Таким образом, нас связывала только дружба, штука более крепкая, чем прошлые долги и правила чести, иными словами то, что давало ему право приставать ко мне с подобными делами, где я даже Рэндома мог послать к черту, коль скоро я принял решение. Я понимал, что мне не следует раздражаться, так как все сказанное им было предложено честно. Вероятнее всего, что это было старое военное чувство, восходившее к нашим самым давнишним отношениям так же, как связанное с нынешним положение дел: я не люблю, чтобы обсуждали мои решения и приказы. Я решил, что, вероятно, меня даже больше раздражал тот факт, что он в последнее время высказал несколько проницательных догадок и несколько основанных на них довольно здравых предложений, до чего, как я чувствовал, мне следовало додуматься самому. Никому не нравится признаваться в обиде, основанной на чем-то подобном. И все же, только ли в этом дело? Простая проекция неудовлетворенности из-за немногочисленных примеров личной недостаточности? Старый армейский рефлекс насчет святости моих решений? Или меня беспокоило что-то более глубокое и как раз теперь всплывшее на поверхность?
– Корвин, – произнес Ганелон, – я тут поразмыслил…
Я вздохнул:
– Да?
– Насчет сына Рэндома. Учитывая, как на вас все заживает, я полагаю вполне возможным, что он мог выжить и все еще где-то бродит.
– Хотелось бы думать, что так оно и есть.
– Не слишком торопись с такими пожеланиями.
– Что ты имеешь в виду?
– Как я понял, он имел очень мало контакта с Эмбером и с остальной семьей, учитывая, что вырос он в Рембе.
– Да, я тоже так думаю.
– Фактически, кроме Бенедикта и Льювиллы в Рембе, единственный, с кем он имел контакт, был тот, кто ударил его ножом.
– Блейз, Бранд или Фиона. Мне пришло в голову, что у него, вероятно, сложилось искаженное представление о семье.
– Искаженное, – допустил я, – но может быть, вполне оправданное, если я понимаю, к чему ты клонишь.
– Думаю, что понимаешь. Кажется допустимым, что он не только боится семьи, но и имеет зуб на вашу компанию.
– Такое вполне возможно.
– Не думаешь ли ты, что он мог переметнуться к врагам?
Я покачал головой:
– Нет, если он знает, что они орудия тех, кто пытался убить его.
– Но так ли это? Интересно знать… Ты говоришь, что Бранд испугался и попытался отказаться от какой-то там ихней договоренности с шайкой черной дороги. Если они так сильны, то я хотел бы знать, не могли ли Фиона и Блейз стать их орудиями? Если это так, то я могу представить себе Мартина, выискивающего что-то, что дает ему власть над ними.
– Слишком детальное построение из догадок, – возразил я.
– Враги, кажется, слишком много знают о вас.
– Верно, но у нас имелась пара предателей, которые могли много рассказать им.
– Могли ли они дать им все, что по твоим словам знала Дара?
– Это хороший довод, – признал я, – но трудно сказать.
Кроме случая с Теки, немедленно пришедшего мне на ум. Однако, я решил держать это при себе, чтобы выяснить, к чему он клонит, а не удаляться по касательной. Поэтому я сказал:
– Мартин едва ли способен рассказать им многое об Эмбере.

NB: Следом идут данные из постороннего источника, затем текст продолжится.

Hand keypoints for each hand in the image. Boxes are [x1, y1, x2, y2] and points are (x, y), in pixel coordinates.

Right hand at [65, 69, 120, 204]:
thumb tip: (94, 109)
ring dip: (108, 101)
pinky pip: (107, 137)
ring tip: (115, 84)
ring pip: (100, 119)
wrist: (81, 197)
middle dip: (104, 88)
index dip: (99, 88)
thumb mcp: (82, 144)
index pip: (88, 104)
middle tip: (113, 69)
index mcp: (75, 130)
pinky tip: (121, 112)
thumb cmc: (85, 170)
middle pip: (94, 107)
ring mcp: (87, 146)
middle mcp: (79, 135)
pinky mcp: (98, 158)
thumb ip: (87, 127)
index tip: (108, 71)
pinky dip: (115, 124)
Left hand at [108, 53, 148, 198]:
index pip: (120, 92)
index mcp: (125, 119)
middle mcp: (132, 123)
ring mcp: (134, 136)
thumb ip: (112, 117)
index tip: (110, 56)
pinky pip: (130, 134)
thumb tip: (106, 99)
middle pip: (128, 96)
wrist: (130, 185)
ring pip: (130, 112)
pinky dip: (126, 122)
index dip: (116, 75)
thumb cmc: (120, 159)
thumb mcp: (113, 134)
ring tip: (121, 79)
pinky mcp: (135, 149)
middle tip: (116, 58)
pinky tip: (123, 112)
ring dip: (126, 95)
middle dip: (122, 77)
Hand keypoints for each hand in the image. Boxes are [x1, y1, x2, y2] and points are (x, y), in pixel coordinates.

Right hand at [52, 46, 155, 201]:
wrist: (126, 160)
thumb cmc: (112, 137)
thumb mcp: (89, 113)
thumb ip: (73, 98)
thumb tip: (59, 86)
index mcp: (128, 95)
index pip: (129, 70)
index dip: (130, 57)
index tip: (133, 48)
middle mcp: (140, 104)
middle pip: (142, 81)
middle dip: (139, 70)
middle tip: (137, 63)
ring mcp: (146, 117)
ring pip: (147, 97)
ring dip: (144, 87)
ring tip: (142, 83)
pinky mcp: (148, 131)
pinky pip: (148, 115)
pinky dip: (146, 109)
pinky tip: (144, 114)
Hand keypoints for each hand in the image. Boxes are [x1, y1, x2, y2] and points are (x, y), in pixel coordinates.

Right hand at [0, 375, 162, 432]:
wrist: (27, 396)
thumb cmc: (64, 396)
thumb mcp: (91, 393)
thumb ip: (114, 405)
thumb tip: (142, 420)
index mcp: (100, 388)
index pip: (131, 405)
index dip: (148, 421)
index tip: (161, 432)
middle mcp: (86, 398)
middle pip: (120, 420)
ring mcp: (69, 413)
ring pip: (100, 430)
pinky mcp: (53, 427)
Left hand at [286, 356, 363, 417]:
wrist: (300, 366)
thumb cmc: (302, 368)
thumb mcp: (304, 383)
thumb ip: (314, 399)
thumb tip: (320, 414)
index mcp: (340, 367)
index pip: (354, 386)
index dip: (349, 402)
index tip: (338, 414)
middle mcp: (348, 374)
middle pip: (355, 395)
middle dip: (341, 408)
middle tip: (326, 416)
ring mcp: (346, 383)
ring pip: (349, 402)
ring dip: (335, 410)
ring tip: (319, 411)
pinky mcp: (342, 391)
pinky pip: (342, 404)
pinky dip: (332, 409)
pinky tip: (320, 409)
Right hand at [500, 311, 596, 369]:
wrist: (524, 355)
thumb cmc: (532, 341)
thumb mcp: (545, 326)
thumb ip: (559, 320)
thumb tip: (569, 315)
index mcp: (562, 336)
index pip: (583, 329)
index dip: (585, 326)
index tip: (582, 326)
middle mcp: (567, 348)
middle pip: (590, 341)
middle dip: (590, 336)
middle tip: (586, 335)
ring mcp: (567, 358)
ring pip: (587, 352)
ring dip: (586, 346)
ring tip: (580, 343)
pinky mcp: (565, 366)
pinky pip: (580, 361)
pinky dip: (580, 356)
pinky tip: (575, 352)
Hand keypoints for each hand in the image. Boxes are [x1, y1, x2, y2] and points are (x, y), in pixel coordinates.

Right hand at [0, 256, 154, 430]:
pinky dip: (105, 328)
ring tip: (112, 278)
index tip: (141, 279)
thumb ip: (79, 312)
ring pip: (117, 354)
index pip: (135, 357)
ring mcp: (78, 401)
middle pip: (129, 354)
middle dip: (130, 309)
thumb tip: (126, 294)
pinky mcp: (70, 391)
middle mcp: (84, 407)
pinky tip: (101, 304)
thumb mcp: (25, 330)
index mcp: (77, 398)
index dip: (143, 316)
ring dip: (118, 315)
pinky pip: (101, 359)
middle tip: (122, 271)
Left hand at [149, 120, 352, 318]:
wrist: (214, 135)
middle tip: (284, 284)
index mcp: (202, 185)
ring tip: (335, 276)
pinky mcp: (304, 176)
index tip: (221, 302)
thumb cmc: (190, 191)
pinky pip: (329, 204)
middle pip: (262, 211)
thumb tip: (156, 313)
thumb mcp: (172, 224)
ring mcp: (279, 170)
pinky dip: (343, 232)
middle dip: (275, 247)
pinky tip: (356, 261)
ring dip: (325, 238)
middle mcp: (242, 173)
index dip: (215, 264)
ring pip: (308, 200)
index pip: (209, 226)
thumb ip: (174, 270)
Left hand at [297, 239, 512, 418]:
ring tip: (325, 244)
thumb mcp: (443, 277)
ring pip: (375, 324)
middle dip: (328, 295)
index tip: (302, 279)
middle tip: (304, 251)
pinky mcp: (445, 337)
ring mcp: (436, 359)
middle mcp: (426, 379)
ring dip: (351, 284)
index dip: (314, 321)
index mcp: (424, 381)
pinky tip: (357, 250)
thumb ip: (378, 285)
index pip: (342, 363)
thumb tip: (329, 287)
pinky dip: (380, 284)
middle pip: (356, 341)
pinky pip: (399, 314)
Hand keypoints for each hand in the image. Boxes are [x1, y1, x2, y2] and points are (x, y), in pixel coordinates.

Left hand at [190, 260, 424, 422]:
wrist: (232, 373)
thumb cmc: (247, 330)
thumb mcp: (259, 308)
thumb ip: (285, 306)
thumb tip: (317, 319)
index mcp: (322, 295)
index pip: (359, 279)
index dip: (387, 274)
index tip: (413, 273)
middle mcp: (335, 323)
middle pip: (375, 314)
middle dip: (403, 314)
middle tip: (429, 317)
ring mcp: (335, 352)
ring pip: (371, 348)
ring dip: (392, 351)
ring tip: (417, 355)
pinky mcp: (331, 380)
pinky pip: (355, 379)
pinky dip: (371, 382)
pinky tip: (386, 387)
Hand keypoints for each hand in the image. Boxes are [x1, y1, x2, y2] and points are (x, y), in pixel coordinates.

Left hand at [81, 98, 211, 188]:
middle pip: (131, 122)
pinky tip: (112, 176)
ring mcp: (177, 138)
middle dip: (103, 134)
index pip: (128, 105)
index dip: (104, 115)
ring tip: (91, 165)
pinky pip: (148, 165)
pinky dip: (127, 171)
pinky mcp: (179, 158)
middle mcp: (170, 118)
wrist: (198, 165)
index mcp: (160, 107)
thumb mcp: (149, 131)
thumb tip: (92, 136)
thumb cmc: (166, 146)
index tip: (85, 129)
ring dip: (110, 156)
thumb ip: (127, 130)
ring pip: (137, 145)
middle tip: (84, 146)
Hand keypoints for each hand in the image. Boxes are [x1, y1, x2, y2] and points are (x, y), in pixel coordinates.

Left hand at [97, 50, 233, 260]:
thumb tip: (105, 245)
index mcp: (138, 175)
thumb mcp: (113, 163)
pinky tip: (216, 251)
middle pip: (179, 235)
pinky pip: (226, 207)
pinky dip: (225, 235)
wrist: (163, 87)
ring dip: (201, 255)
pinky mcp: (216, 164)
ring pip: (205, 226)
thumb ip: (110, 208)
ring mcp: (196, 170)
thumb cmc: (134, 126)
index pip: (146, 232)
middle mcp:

Ганелон с минуту помолчал, а затем спросил:
– У тебя был случай проверить это дело, о котором я тебя спрашивал той ночью у твоей гробницы?
– Какое дело?
– Можно ли подслушивать с помощью Карт? – напомнил он. – Теперь, когда мы знаем, что у Мартина есть колода…
Наступила моя очередь замолчать, пока небольшое семейство минуток перешло мне слева дорогу и показывая мне язык.
– Нет, – наконец, произнес я. – У меня не было случая проверить это.